How many lines within the records include the word "root"? Only that number should be given.
::::::::::
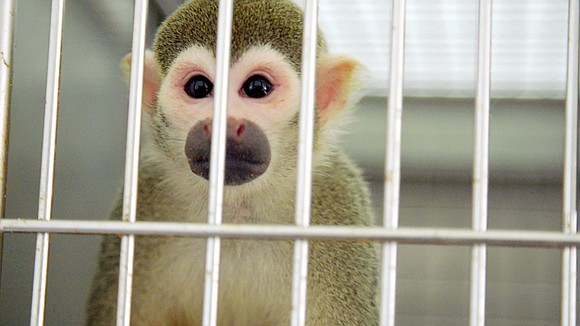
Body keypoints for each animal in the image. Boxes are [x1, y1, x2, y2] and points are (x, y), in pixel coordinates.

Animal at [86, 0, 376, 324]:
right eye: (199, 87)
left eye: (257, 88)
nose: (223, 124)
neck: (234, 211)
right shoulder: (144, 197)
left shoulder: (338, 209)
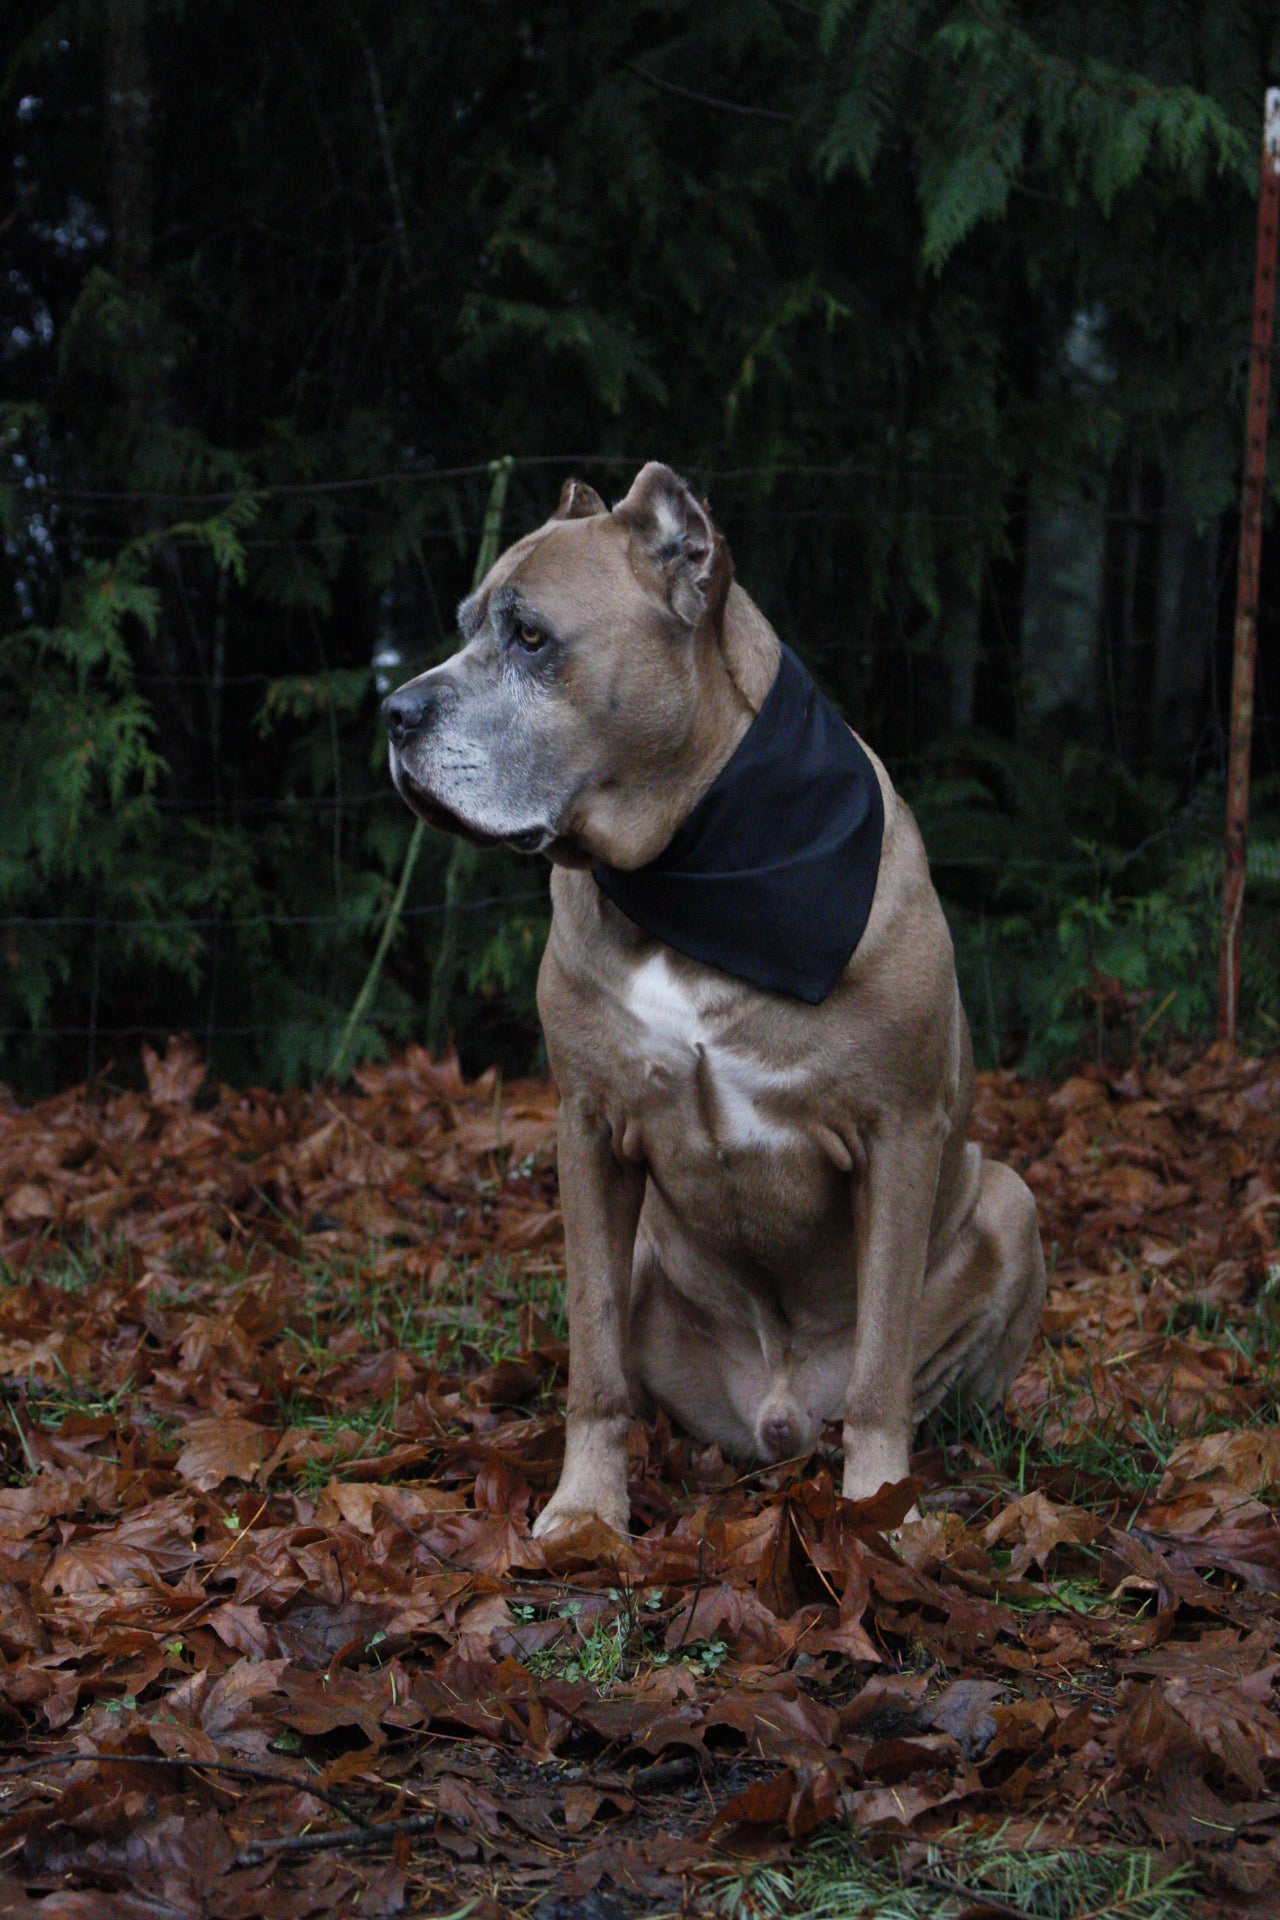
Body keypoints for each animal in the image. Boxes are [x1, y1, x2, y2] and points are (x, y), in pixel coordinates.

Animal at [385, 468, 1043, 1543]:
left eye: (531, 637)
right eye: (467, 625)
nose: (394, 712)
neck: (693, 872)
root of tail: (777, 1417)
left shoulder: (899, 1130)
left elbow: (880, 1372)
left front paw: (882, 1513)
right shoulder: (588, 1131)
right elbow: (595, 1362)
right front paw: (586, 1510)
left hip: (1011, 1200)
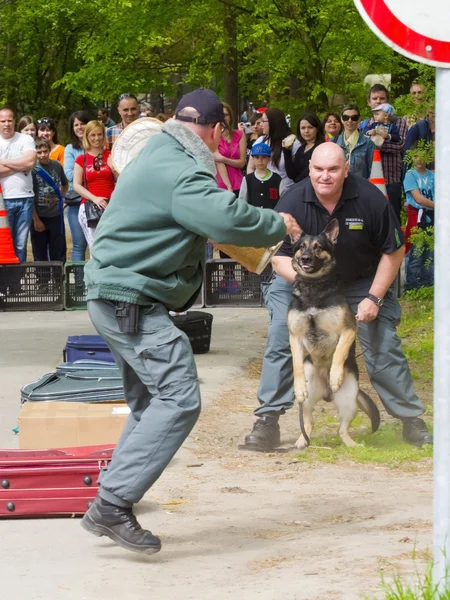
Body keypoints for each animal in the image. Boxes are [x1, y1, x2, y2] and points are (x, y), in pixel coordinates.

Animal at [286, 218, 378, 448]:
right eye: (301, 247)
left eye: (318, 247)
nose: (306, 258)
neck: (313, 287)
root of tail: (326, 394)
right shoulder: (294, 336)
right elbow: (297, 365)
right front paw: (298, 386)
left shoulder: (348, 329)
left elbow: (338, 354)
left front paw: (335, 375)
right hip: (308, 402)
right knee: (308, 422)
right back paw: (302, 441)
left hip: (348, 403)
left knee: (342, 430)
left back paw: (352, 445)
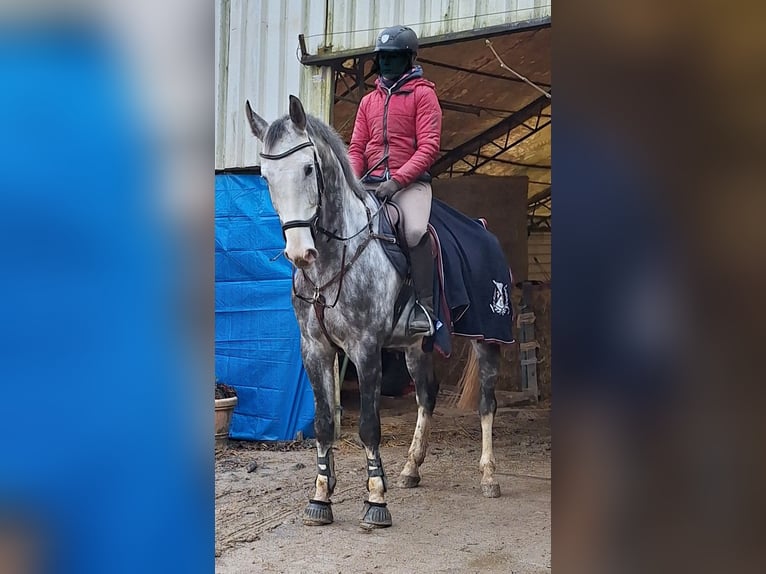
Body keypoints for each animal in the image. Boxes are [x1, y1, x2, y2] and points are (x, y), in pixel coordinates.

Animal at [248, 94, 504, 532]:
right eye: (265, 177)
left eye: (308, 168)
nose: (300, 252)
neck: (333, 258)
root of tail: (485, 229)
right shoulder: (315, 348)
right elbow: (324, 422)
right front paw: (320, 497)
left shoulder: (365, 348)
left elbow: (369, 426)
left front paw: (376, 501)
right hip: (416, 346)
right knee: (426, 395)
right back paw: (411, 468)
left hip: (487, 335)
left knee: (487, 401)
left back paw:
::::::::::
RESULT - 3